“Of course, many public servants do their jobs efficiently and with unwavering dedication.”
Political disputes in state institutions are not a new thing. For decades, the civil service has become the arm of political parties. This is a sad reality that has affected the productivity of government institutions that are supposed to exist to meet the needs of the country.
Of course, many civil servants do their jobs efficiently and with unwavering dedication. But you and I know that there are many others who work for agencies or corporations to be paid for their service during a political campaign or to serve the interests of the party in power.
This bad practice leads to low productivity because the worker, who knows that he got there not by his own merits but rather by a politician, believes that he has a guaranteed job; that it doesn’t matter if he does a bad job or doesn’t even do anything at all. Of course, this is done at the expense of those who do the work and are overloaded with tasks. He has to make his own and the sweet potato ones he had as a partner. The one who works double gets more tired and, logically, overloaded; therefore, you can’t do the job as well as you’d like either. So the first victim of this practice of political appointments is the employee who wants to do the right thing.
In addition, there are citizens or companies who need a service and have to wait endlessly for them to help them, ending up not solving their problem or starting all over again. All this affects the functioning of the country, affects the private sector and the general well-being of people.
Politics in some state structures has reached scandalous proportions. For example, it was said that in the Department of Education, employees were stationed in batches, on each floor of the building they occupied a few years ago. Thus, the reds did not even have to cross with the blues. It is clear that they shared the work equally. I clarify that it is not clear to me, but I have no doubt that it was so, judging by the historical ineffectiveness of that department. And, of course, the victims here are children.
Now imagine if we added to all this political division the internal division within the party over the supposed primaries. What will happen to us? With a year to go before the primaries and two to go until the election, we have to put up with this fight from now on.
Resident Commissioner Jennifer Gonzalez said last week that her staff are being threatened in state agencies, anticipating a possible primary against Gov. Pedro Pierluisi.
We’ve already seen this movie in the last four years, and in the agencies, the employees who were “Team Wanda” and “Team Pierluisi” split up. During the four-year term of Alejandro García Padilla, it was the same, and that there were no primaries, but it seemed that there would be. They were then split between “Team Alejandro” and “Team Carmen Yulin” loyal to the governor.
It is a cold war between those in power and those who claim office.

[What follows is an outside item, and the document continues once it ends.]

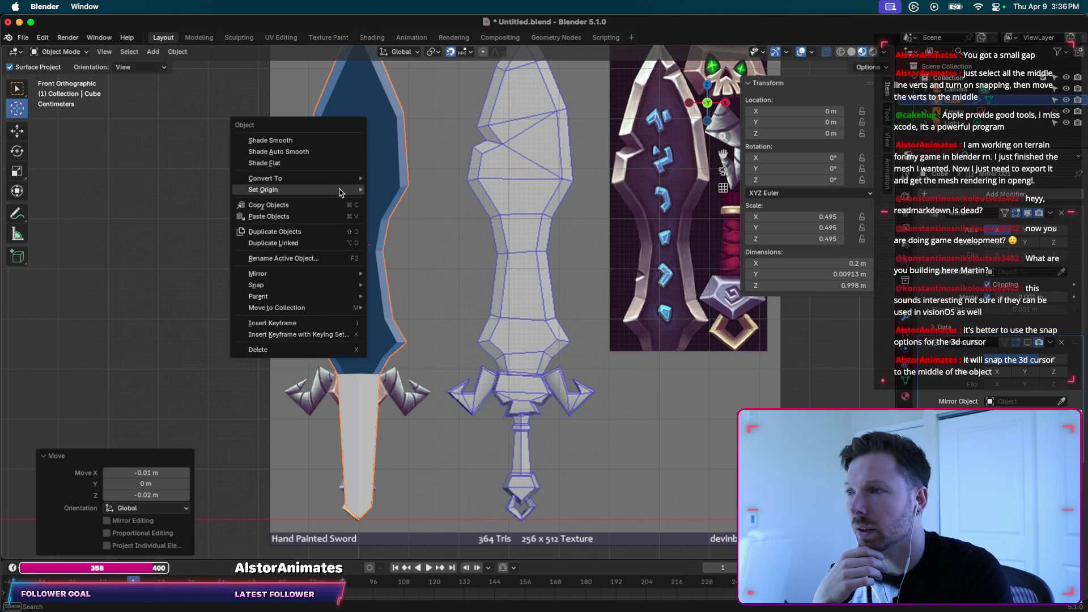
{"action": "mouse_move", "coordinate": [340, 192]}
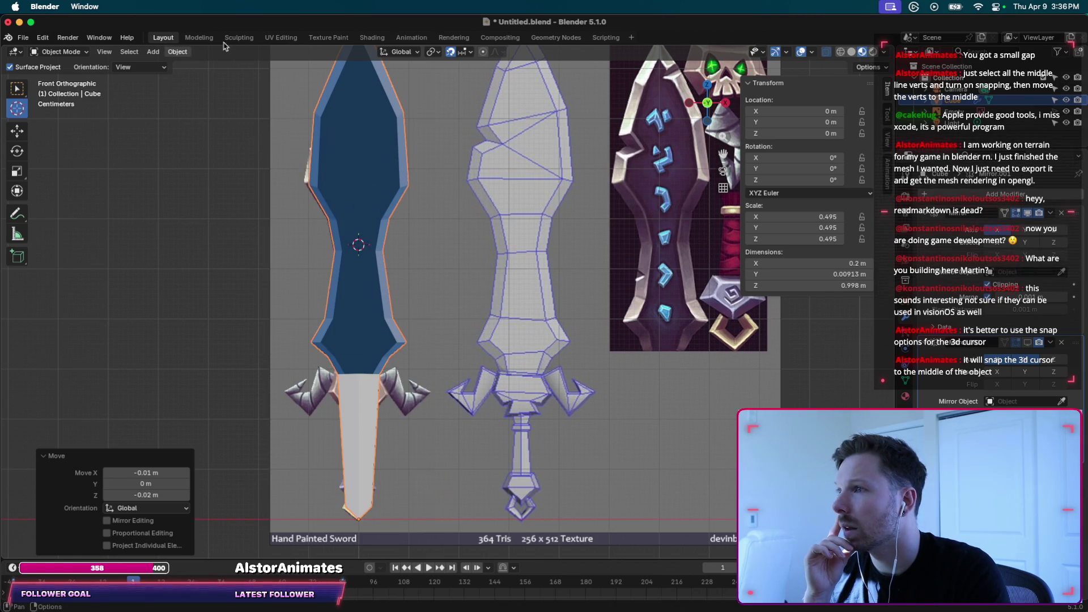
{"action": "left_click", "coordinate": [471, 53]}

The hosts, in this case civil servants, line up as the date approaches, and in the middle are the citizens of this country that doesn’t seem to deserve peace.
This harms the country, harms our economy, which has not yet recovered from the crisis, harms people’s mental health. It is not fair that public servants are forced to define their loyalty in order to keep their jobs. It’s unfair to be afraid if mine doesn’t win.
As if the division between the popular and the penepes was not enough, now we also have to put up with the internal division within the PNP. If we face a whole year of this, may God take us as confessors.